The result of all this is that I am making a living at the work I love, with more ease and less effort. My family is no longer living on savings.
There’s still more to do. I am figuring out the transition from technician to true entrepreneur, where the business can run without me. My role is to invent a system that transforms the world in some meaningful way. Three years down the road, there will be another story about changing trajectory to work on a bigger dream.

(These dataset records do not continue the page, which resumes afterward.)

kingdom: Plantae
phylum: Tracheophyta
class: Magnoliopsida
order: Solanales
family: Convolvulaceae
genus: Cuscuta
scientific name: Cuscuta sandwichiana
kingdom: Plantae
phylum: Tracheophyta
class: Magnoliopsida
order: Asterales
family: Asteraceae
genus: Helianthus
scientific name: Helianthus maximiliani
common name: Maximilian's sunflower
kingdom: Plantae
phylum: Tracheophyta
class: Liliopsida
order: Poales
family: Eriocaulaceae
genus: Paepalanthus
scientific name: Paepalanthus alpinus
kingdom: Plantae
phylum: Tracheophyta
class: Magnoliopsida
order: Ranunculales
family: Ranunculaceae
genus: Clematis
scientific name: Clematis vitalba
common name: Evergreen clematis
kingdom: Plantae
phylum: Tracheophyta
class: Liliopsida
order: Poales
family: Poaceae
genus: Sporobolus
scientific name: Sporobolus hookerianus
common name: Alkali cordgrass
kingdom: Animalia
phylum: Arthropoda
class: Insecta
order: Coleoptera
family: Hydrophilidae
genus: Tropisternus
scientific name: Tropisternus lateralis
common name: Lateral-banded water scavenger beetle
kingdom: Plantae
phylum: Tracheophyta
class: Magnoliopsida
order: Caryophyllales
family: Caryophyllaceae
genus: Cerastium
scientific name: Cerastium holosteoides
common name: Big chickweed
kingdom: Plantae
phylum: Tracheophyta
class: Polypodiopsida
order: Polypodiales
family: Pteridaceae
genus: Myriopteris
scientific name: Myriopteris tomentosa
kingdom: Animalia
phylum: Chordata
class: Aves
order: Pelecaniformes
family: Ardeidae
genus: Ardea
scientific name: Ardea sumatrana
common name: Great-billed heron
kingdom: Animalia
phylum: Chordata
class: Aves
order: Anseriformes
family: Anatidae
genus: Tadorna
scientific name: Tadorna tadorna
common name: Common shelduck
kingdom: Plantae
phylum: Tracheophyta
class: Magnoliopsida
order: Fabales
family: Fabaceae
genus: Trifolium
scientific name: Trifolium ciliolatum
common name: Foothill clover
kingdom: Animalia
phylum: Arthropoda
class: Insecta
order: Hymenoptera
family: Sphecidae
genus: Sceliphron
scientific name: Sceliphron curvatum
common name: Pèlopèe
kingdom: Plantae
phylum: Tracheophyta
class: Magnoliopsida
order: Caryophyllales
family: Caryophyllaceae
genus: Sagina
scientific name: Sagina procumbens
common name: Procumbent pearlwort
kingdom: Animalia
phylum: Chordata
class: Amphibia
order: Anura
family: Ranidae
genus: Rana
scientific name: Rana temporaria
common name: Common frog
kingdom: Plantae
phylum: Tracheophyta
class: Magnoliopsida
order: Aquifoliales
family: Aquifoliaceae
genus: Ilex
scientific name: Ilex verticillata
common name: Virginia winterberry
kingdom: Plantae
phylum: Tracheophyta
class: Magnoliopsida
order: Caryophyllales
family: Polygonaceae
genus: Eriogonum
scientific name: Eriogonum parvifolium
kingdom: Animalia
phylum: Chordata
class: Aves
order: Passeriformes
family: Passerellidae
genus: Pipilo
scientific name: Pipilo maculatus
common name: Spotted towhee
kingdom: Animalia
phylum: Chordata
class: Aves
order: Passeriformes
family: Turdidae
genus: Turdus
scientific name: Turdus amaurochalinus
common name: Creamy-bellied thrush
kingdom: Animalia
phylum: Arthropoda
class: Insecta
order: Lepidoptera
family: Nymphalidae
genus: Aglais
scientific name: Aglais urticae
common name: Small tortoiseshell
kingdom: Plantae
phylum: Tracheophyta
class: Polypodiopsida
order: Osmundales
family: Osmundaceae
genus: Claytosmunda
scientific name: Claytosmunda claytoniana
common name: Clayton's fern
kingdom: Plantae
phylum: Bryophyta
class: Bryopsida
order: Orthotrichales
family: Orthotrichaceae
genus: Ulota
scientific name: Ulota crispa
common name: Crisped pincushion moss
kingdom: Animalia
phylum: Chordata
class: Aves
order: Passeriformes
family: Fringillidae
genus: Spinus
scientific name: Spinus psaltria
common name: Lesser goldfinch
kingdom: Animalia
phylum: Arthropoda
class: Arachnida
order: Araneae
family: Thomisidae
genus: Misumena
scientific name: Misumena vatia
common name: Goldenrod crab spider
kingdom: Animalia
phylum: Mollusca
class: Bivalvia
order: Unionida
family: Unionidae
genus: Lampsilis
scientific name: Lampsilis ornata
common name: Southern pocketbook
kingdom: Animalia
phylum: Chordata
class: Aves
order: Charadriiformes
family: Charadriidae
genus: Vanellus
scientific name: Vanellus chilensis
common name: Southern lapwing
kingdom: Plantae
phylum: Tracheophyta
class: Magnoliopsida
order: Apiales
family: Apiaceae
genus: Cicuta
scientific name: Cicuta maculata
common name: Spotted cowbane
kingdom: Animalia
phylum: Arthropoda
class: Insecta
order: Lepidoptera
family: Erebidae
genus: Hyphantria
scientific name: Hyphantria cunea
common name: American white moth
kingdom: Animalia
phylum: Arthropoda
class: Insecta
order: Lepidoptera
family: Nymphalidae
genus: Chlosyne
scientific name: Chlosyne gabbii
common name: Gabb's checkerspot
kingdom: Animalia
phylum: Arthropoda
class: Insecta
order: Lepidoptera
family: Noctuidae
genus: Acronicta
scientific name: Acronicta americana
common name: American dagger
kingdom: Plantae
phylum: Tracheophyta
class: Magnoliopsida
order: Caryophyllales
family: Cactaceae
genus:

Changing trajectory always leads to a re-invention of my life and my work. Perhaps the only thing harder than changing trajectory is waking up–to the conditions that are calling for a change in the first place. When you find that painfully alive place of awareness, know that starting now is the only place to start from.
Wake up and start now.
Thanks for sharing your journey. As someone right in the middle of the process of clarifying my niche, gaining the courage to turn away less than ideal clients, and honing my brand, your comments are inspiring and encouraging.
…Not to mention that I enjoy listening to your live action coaching podcasts!
Hi Sherry,
Thanks for highlighting the point about saying no to prospective clients that aren’t a fit. I’ve found that it’s not only about trusting my gut but also honoring my gifts. The wrong client can suck the life out of me and wastes the client’s time as well, when they could be working with someone who gives them more of what they need.
Glad that you are enjoying the Live Action Coaching podcast (www.liveactioncoaching.com). It’s a fun project.
Best wishes to you as you continue on your journey!